● Tugas dan Latihan
[1] Jawab pertanyaan berikut berdasarkan teks tentang politik Islam.
(a) Menurut teks, apa sebab pertama keragaman teori politik Islam?
(b) Di kota mana Nabi SAW mendirikan negara Islam?
(c) Khilafah disebut sebagai antitesa dari konsep apa?
[2] Salin bagian teks tentang politik Islam yang dimulai dengan "Sebagian ahli berpandangan" dan berakhir dengan "fits for all).".
[3] Tulis lanjutan teks tentang politik Islam, dimulai setelah kalimat terakhirnya.

● Teks yang Ditampilkan
+ + + + + + +

Timbulnya variasi pemikiran tersebut tidak lepas dari watak Islam yang sangat elastis dan interpretatif. Harus diakui bahwa kaum Muslimin tidak memiliki model “negara Islam” yang jelas dan konkret.
Keragaman teori politik Islam terjadi karena sebab-sebab berikut. Pertama, belum ada kesepakatan tentang apa yang dimaksud dengan syariat Islam itu. Apakah terma syariat lebih merujuk kepada makna generiknya sebagai jalan hidup (al-sabil, al-sirath) atau menunjuk pada pranata legal-yudisial seperti yang ada dalam fikih. Kedua, negara Islam yang didirikan oleh Nabi SAW di Madinah yang dipandang ideal ternyata tidak memberikan model yang terperinci, yang bisa dipakai dalam konteks kenegaraan sekarang. Ketiga, belum ada rumusan konseptual yang jelas tentang apa yang dimaksud dengan pemerintahan Islam (hukumah Islamiyah) atau negara Islam (daulah Islamiyah) itu (Ghazali, 2002:176).
3. Institusi Khilafah dalam Tradisi Politik Islam
Khilafah adalah sebuah sistem pemerintahan yang diklaim oleh sebagian umat Islam sebagai konsep politik yang direkomendasikan oleh Islam. Khilafah merupakan antitesa dari konsep negara bangsa (nation state) yang dianut oleh mayoritas masyarakat dunia. Khilafah menghendaki umat Islam melebur dalam satu payung kekuasaan (dipimpin oleh seorang khalifah) dengan mengesampingkan perbedaan ras, suku dan bahasa.
Sebagian ahli berpandangan bahwa konsep khilafah tidak memiliki landasan tekstual (nash) yang konklusif dalam Islam. Kekurangan tersebut dapat dilihat dari tidak adanya pembakuan konsep khilafah yang dapat diberlakukan secara universal (one size fits for all).

+ + + + + + +

● Cuplikan Data
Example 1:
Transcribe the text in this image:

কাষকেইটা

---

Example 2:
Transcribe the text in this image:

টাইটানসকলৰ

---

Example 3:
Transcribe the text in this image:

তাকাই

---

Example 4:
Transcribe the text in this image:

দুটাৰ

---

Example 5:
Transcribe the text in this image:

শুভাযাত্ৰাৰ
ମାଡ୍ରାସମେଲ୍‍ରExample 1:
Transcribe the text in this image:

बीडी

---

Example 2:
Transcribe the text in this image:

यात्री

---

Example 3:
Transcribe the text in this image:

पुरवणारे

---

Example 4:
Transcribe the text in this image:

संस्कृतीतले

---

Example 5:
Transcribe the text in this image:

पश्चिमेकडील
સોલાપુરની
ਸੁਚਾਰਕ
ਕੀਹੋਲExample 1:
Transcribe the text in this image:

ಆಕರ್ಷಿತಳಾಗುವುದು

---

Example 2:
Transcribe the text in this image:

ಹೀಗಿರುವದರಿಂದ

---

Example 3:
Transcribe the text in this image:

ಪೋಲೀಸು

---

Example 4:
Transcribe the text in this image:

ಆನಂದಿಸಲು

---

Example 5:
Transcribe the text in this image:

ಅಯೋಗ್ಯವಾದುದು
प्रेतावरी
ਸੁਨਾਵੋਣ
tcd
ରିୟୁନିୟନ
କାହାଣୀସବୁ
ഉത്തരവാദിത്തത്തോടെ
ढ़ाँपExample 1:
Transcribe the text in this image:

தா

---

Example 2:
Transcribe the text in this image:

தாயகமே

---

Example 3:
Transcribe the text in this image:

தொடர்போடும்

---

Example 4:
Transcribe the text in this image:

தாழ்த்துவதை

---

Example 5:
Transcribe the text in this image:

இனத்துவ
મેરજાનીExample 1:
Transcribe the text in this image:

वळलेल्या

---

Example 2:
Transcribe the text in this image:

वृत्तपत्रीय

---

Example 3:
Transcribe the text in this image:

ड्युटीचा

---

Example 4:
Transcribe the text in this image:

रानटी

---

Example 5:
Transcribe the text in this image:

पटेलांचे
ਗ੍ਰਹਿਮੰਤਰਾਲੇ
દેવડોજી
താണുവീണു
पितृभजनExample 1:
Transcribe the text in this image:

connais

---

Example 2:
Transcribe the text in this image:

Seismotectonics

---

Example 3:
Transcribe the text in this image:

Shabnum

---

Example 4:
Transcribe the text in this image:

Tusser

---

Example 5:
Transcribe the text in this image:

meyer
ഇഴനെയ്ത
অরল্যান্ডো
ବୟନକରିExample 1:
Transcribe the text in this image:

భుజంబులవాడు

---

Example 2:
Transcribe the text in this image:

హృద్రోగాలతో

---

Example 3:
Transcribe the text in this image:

+ + + + + + +

● Jawaban Tugas
[1]
(a) Belum ada kesepakatan tentang apa yang dimaksud dengan syariat Islam.
(b) Madinah.
(c) Konsep negara bangsa (nation state).

[2]
Sebagian ahli berpandangan bahwa konsep khilafah tidak memiliki landasan tekstual (nash) yang konklusif dalam Islam. Kekurangan tersebut dapat dilihat dari tidak adanya pembakuan konsep khilafah yang dapat diberlakukan secara universal (one size fits for all).

[3]
Sejak zaman Nabi SAW, masyarakat Muslim sudah terhimpun dalam sebuah organisasi politik bernama negara (Gibb, 1955:4). Sebagai komunitas berdaulat dalam sebuah negara, mereka tentu sudah mengadopsi bentuk tertentu dari institusi khilafah. Hanya saja, pembentukan khilafah saat itu tidak berangkat dari format konsep normatif, tetapi bergerak dalam bentuk praktis historis. Implikasi dari tidak adanya konsep normatif itu adalah bahwa konsep khilafah akhirnya hanya didasarkan pada serpihan-serpihan ayat al-Qur’an serta sejumlah hadis saja. Dengan begitu konsep khilafah yang diaktualisasikan hanya mampu menyentuh prinsip-prinsip dasar kelembagaannya saja (al-Khalidi, 1980:8).
Jika dirunut dalam sirah Rasul Allah SAW, beliau tidak menentukan bentuk khusus bagi suatu bentuk pemerintahan. Ini tidak lain karena masalah pemerintahan merupakan urusan keduniaan yang oleh beliau diserahkan kepada umat Islam, sebagaimana sabda Rasulullah SAW أَنْتُمْ أَعْلَمُ بِأُمُوْرِ دُنْيَاكُمْ(kalian lebih mengetahui dariku tentang urusan duniamu). Artinya, masalah khilafah adalah masalah ijtihadiyah bukan tauqifiyah (given).
B. PRINSIP-PRINSIP DASAR DAN CITA-CITA POLITIK ISLAM
Untuk menyelenggarakan pemerintahan negara, menurut Salim (1994:306), terdapat empat prinsip dasar dalam politik Islam,yaitu:
1. Prinsip amanat
Prinsip pertama mengandung makna bahwa kekuasaan politik yang dimiliki oleh pemerintah merupakan amanat Allah dan juga amanat rakyat yang telah mengangkatnya melalui baiat. Sebagai amanat Allah, kekuasaan politik itu dianugerahkan oleh Allah SWT kepada manusia.
Al-Maraghi (1974:70) mengklasifikasi amanat atas: (1) tanggung jawab manusia kepada Tuhannya, (2) tanggung jawab manusia kepada sesamanya, dan (3) tanggung jawab manusia kepada dirinya sendiri. Adapun Thanthawi Jauhari (tt:54) berpendapat, amanat mengandung pengertian “segala yang dipercayakan orang, berupa perkataan, perbuatan, harta dan pengetahuan, atau segala nikmat yang ada pada manusia yang berguna bagi dirinya dan orang lain.” Amanat yang dimaksudkan berkaitan dengan banyak hal, salah satu di antaranya adalah perlakuan adil.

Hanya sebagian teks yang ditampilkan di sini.